Could you make a version for Excel or Word for those who don't have an account?


----------



## Alcs (Aug 27, 2019)

GAN 356 X said:


> Could you make a version for Excel or Word for those who don't have an account?


The Excel version is available. I would recommend creating a Google account so you have access to the best features
*Note that my main focus on this project is the Google version since the Google version is a lot more accessible to everyone and it is free. The best Excel features are not free.*


----------



## ProStar (Nov 23, 2019)

Will the new update include ranking compatibility for other countries besides Canada? I live in the USA.


----------



## BenChristman1 (Nov 24, 2019)

I have a spreadsheet to keep track of your PBs. Not trying to steal the spotlight or anything.
LINK


----------



## ProStar (Nov 24, 2019)

BenChristman1 said:


> I have a spreadsheet to keep track of your PBs. Not trying to steal the spotlight or anything.
> LINK



You can keep track of PBs and be ranked among members of the SS community my clicking your username on the top bar and selecting "My Records"


----------



## z3non (Nov 25, 2019)

There is no google sheet under that link...???


----------



## Alcs (Mar 11, 2020)

z3non said:


> There is no google sheet under that link...???

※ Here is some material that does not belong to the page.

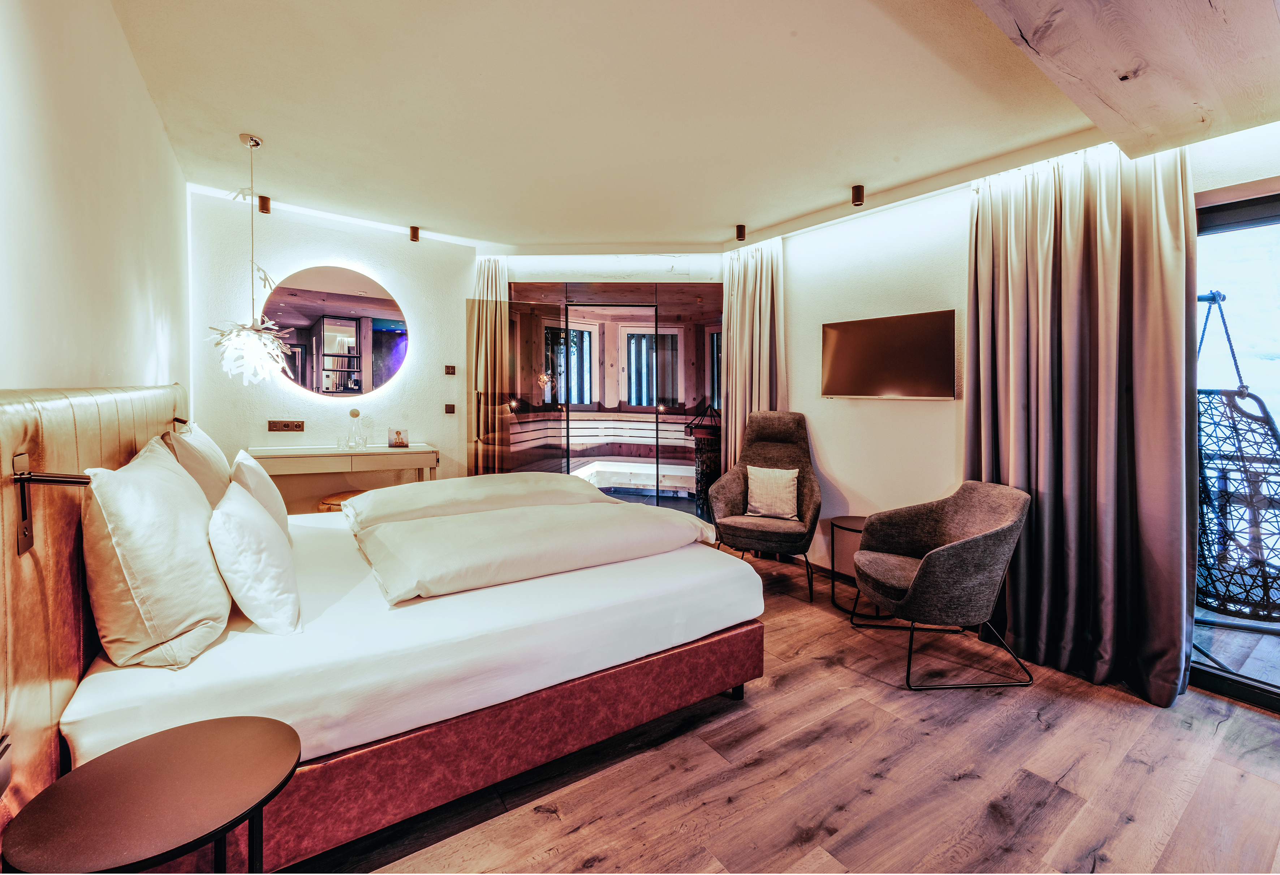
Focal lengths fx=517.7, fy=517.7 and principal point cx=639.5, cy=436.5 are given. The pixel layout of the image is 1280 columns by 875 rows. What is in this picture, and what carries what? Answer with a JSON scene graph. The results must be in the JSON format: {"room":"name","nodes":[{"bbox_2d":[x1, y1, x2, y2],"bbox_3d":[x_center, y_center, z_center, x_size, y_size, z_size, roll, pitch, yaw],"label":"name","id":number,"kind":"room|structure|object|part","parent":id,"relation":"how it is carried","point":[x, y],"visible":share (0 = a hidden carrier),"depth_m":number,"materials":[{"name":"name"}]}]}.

I made a mistake while copying the link. Fixed now.


----------



## Alcs (Mar 11, 2020)

ProStar said:


> Will the new update include ranking compatibility for other countries besides Canada? I live in the USA.

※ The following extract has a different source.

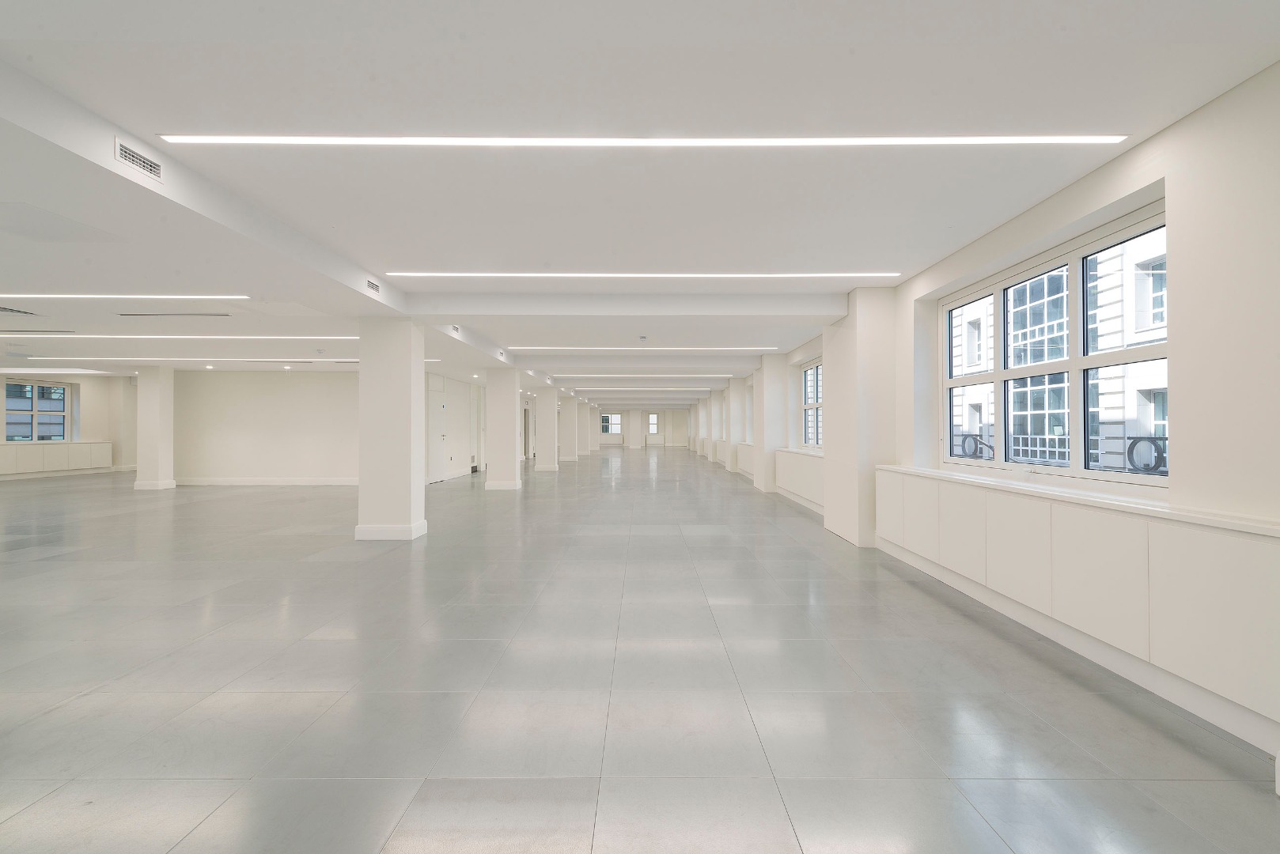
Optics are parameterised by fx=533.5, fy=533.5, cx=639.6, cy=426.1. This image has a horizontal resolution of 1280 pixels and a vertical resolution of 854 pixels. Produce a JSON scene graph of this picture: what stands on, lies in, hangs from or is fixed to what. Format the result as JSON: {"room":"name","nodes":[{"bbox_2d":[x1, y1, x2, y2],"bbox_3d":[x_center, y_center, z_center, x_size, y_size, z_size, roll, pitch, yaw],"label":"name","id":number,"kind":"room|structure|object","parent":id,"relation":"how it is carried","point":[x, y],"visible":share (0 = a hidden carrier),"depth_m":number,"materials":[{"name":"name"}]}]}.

I did not finish Canadian rankings yet. It requires a lot of time. Although, in a few months, I might include USA or/and World rankings. Although, adding too many ranking could trigger unexpected crashes.


----------



## Alcs (Jun 12, 2020)

Updates are delayed for many reasons:
1. Many errors are happening for various reasons
2. There are many new features that I am working on that simply does not work right now
3. Working on some type of function that will be able to optimize your solve after doing a reconstruction (will take months to finish)


----------



## SpeedCuberSUB30 (Jun 12, 2020)

Can you please explain me how this sheet works??


----------